The measure easily passed the Massachusetts House of Representatives by a 95-58 vote Thursday night. While the bill will be brought to the floor Friday afternoon in the state's Senate chamber, Republicans are expected use a procedural motion to delay a vote until next week, said Dave Falcone, a spokesman for the state Senate Majority leader.
State Democrats are strongly pushing the measure to ensure Massachusetts has two votes in the U.S. Senate during the battle over health care reform. With the now-vacant seat, Democrats only have 59 votes in the U.S. Senate - one short of preventing a likely Republican filibuster against a Democratic health care bill.

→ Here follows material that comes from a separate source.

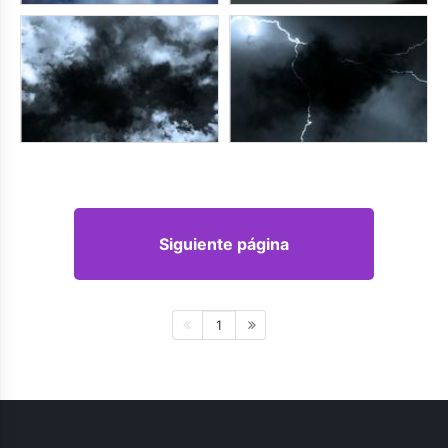
Siguiente página
1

But Republicans in Massachusetts argue it was Democrats who changed the Senate succession rules in 2004 to prohibit an interim appointment. At the time Democrats wanted to prevent then-Gov. Mitt Romney, a Republican, from handpicking a replacement for Sen. John Kerry if the Democratic presidential nominee won the White House that year.
While state Democrats have a clear majority in the Senate (35-5), it remains "speculative" whether there are enough votes to pass the bill, Falcone said.
Democratic Gov. Deval Patrick has stated he supports the rule change and would sign the bill if it passes the Senate. Former Massachusetts Gov. Michael Dukakis is reportedly on the top of the list to be named to the seat should the measure pass, according to the Boston Globe.